Évidemment, je ne peux pas cautionner, ni comprendre, M.Fattani** quand il parle de «son » honnêteté intellectuelle ; de « politiquement incorrecte », voire « inacceptable », l’idée de dresser le bilan des deux années de M.Bouteflika à la magistrature suprême du pays. Pour lui, ce seraient « querelles des chiffonniers » (sic), et tout le bazar. Il faudrait donc attendre –encore- trois interminables années, déjà qu’on ne fait qu’attendre depuis quarante ans, pour pouvoir additionner ce à quoi on nous a habitués. La politique du pire. Mais, dans la même foulée, il se permet quand même de louer la « concorde civile », d’être du bois dont on fait des flûtes. Sans pour autant souffler mot sur les massacres quotidiens de citoyens innocents, et qui vont crescendo. Parce que, justement, antithèse de cette même « concorde ». Soit. Bien lui en prenne. Néanmoins, une précision ne serait pas de trop : faire dans l’évaluation de la santé politique du pays, c’est aussi le propre des sociétés plus développées que nous. On y procède à coups de sondages d’opinion, d’analyses tous azimuts, de statistiques… mensuels, voire hebdomadaires. Maintenant, parler des deux années de M.Bouteflika, à la présidence de la république, n’est autre qu’oser regarder la réalité en face. Tout le reste serait de la fuite en avant.

À bon entendeur…

Le 15 avril 2001

Mohamed ZIANE-KHODJA

 ¹ Je tiens à préciser que cet article a été boudé par certains journaux (algériens, NDLR) auxquels il était proposé. Il fut publié dans la revue « El Vigía » (Îles Canaries), en mai 2001.
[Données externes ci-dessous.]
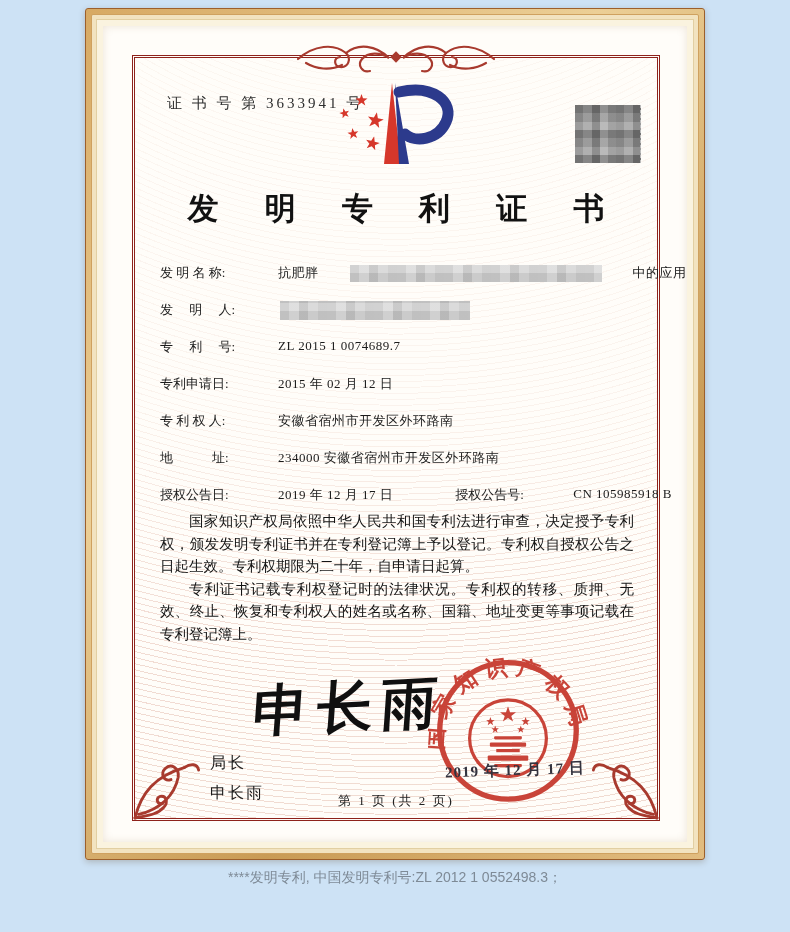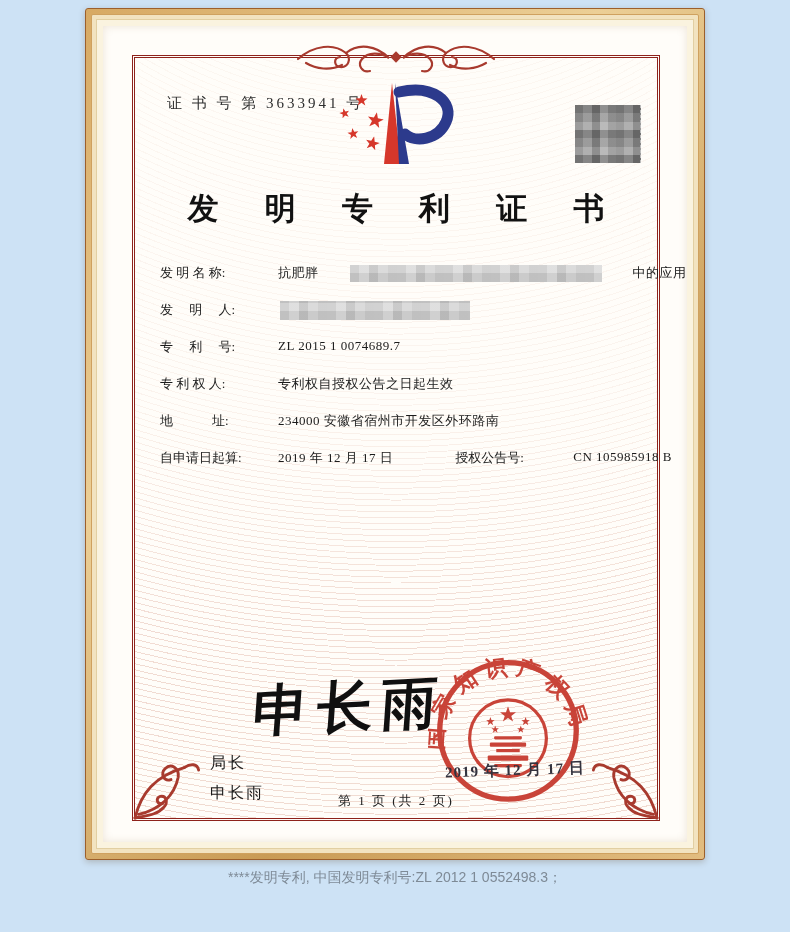"专利申请日:" div.frow { html: none -> <div> <span>专利申请日:</span> <span>2015 年 02 月 12 日</span> </div> }
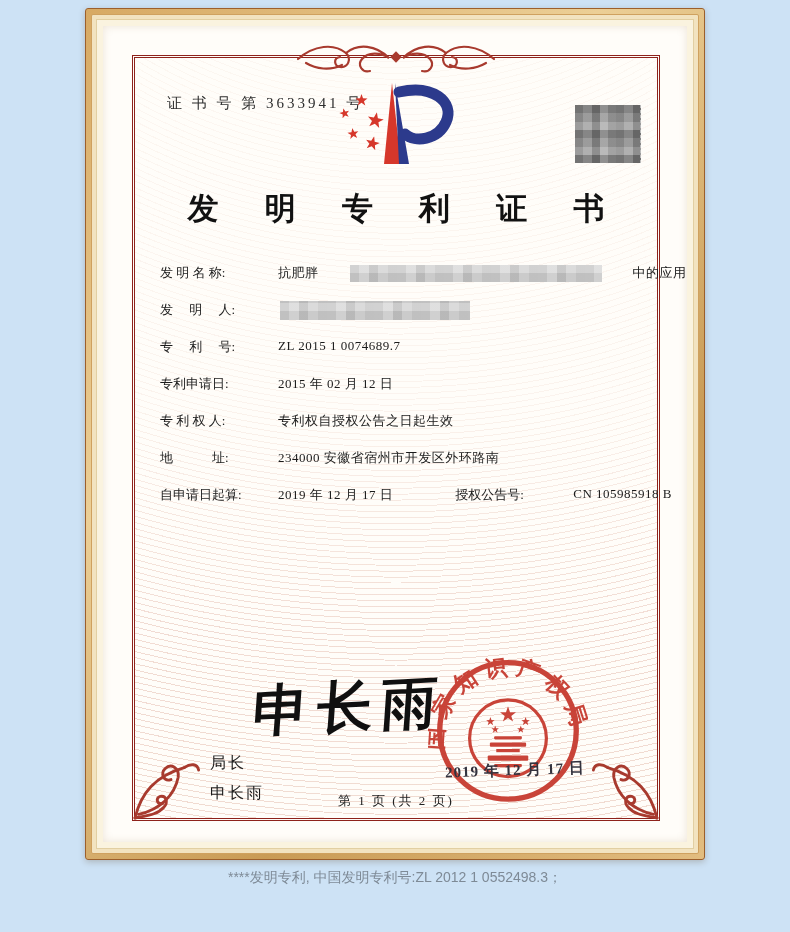"专利权自授权公告之日起生效" span.fvalue { text: 专利权自授权公告之日起生效 -> 安徽省宿州市开发区外环路南 }
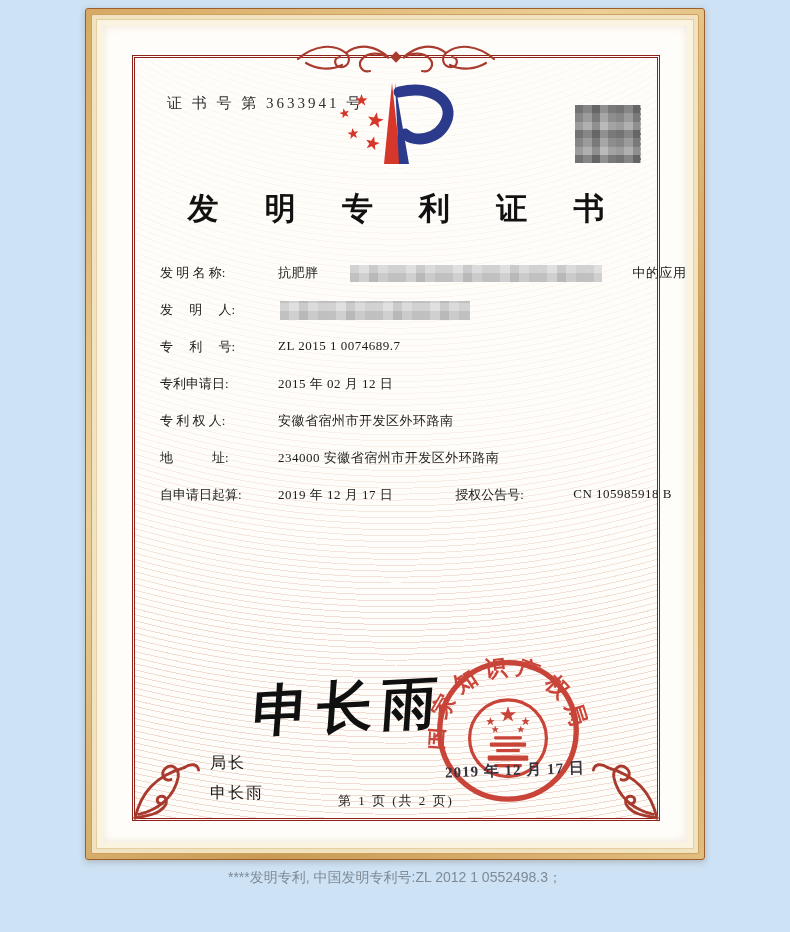"自申请日起算:" span.flabel { text: 自申请日起算 -> 授权公告日 }
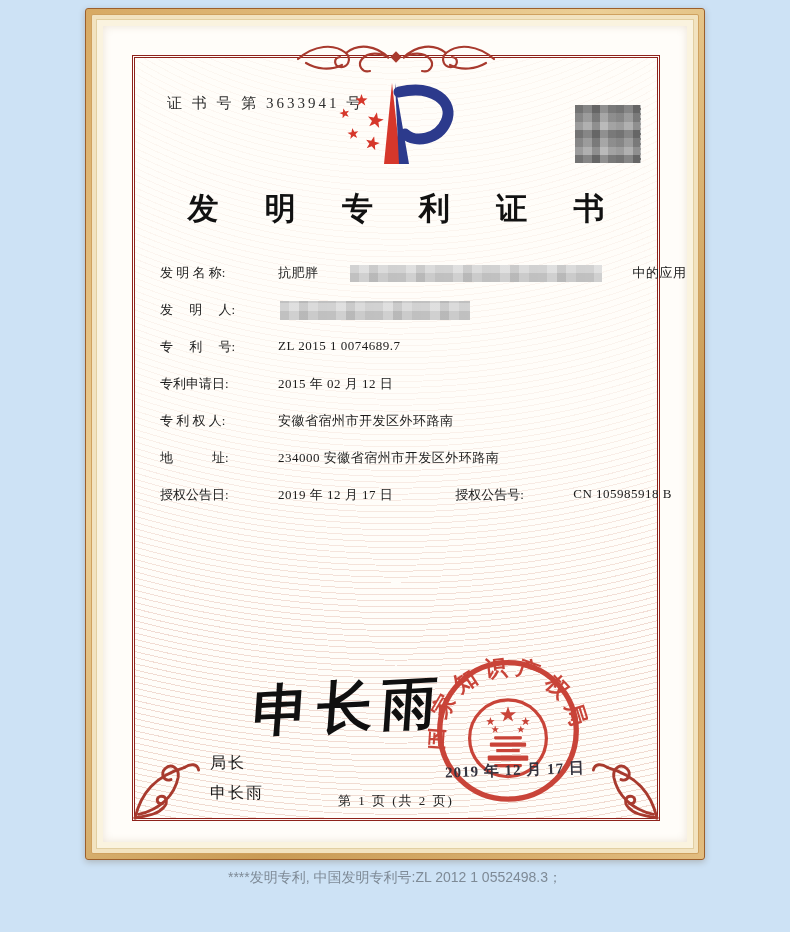"国家知识产权局依照中华人民共和国专利法进行审查，决定授予专利权，颁发发明专利证书" div.body-text { html: none -> <div> <p>国家知识产权局依照中华人民共和国专利法进行审查，决定授予专利权，颁发发明专利证书并在专利登记簿上予以登记。专利权自授权公告之日起生效。专利权期限为二十年，自申请日起算。</p> <p>专利证书记载专利权登记时的法律状况。专利权的转移、质押、无效、终止、恢复和专利权人的姓名或名称、国籍、地址变更等事项记载在专利登记簿上。</p> </div> }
* Je fais allusion au scandale du Watergate (1972-1974), révélé par le « Washington Poste », et qui obligea le président Richard Nixon à présenter sa démission…

** Directeur de « L’EXPRESSION », quotidien pro-gouvernement, dont l’article « Querelles des chiffonniers » est paru le 12 avril 2001, au journal Le Matin.